On reorgs
We reorg’d to go faster, but things are much slower.
Why did we reorg in the first place? Conway’s law states that orgs tend to produce systems whose structure is a copy of their communication structures. Probably everyone’s familiar with the quote that software orgs tend to ship their org chart in their product.
Common guidance in response to that (most notably Spotify’s squads & tribes) is that org structure should follow user journeys, thereby ensuring systems and user experience are aligned.
This type of change frequently fails with established teams because the systems are still stuck in the old world:
- Knowledge debt: Engineers are thrown into unknown codebase which they have to master, so changes are slower and more error prone.

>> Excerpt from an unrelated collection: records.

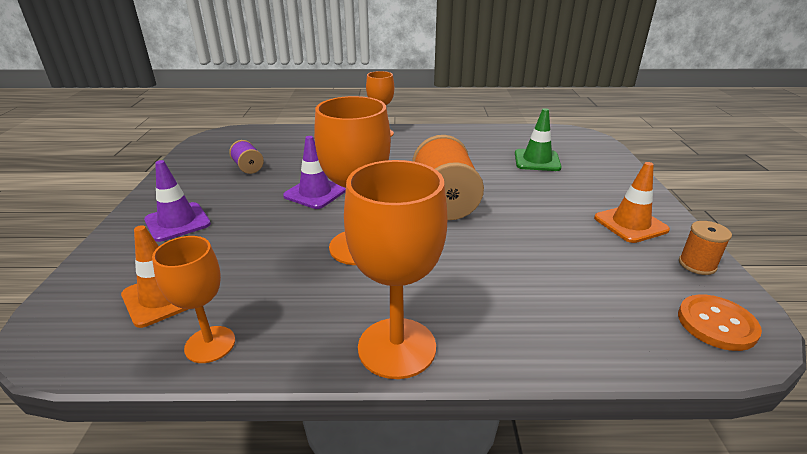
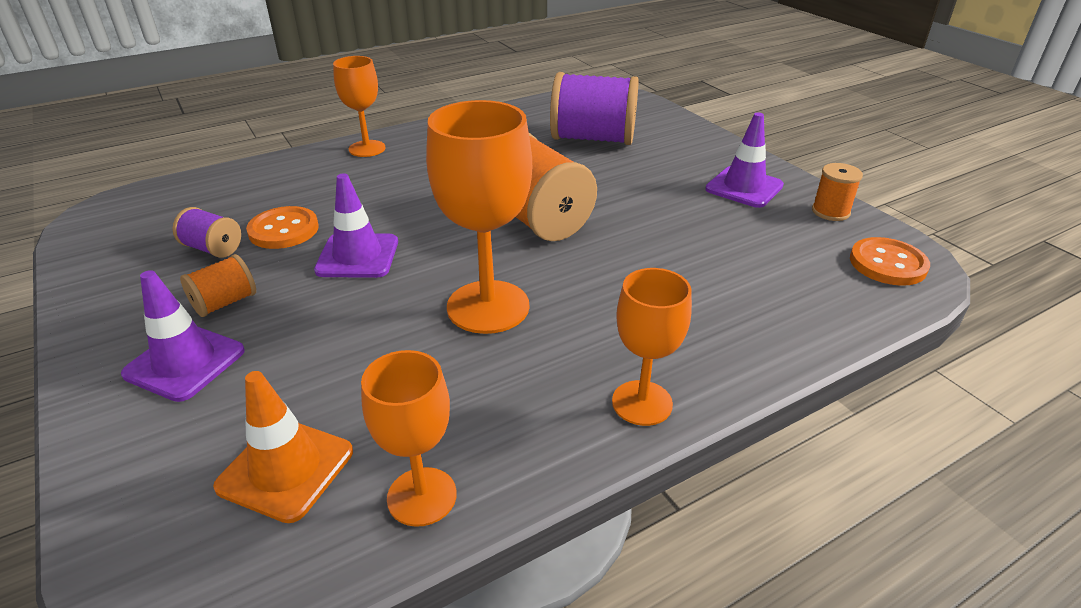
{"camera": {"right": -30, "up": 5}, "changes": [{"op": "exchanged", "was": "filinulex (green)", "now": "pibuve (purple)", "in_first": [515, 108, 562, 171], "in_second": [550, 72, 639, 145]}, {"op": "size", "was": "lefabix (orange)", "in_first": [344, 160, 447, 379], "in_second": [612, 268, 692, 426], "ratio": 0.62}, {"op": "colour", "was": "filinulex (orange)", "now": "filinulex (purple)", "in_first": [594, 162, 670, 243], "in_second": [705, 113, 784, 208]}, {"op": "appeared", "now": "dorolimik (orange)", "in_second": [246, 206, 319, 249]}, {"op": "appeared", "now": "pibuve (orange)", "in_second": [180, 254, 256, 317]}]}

- On-call attention debt: most engineers are probably still on-call for other systems they haven’t yet handed over to the new team
- Architectural friction: Code and infra organization makes their changes cumbersome - changes frequently have to be coordinated across multiple repos and binaries.
I made the mistake in the past of heavily underestimating these complexities and teams suffered as a result: productivity dropped because virtually everyone was deadlocked by waiting for help from other teams, senior engineers were dissatisfied because they now had responsibilities across two teams.
In hindsight, here’s what I think I should have done differently:
- Start small: start with only one domain that has to be cleaned up. It must be strictly easier for affected engineers to do their job, otherwise the change scope is wrong.
- Run a thought-experiment workshop with the affected teams: look at the next 3-4 most likely items the newly formed team would be doing and see what would be their hardest blockers. Some blockers would be knowledge gaps, others would be code/infra gaps. => Plug most impactful knowledge gaps by borrowing engineers to work side-by-side with people that have the relevant knowledge. => Plug the most impactful code/infra gaps by prioritizing relevant refactors.
Give it time: these changes can easily take a quarter in large orgs with other competing priorities. During that time, don’t reorg: just create space for teams to prepare and raise further blockers they’ll see in their daily work during that quarter.
Therefore, and this is probably the most important takeaway here, don’t reorg until you’re confident the expected productivity benefits outweigh the reorg tax.
It’s probably better to continue running with the original org structure for a while longer and spend the time better understanding what exact problems are you trying to solve for.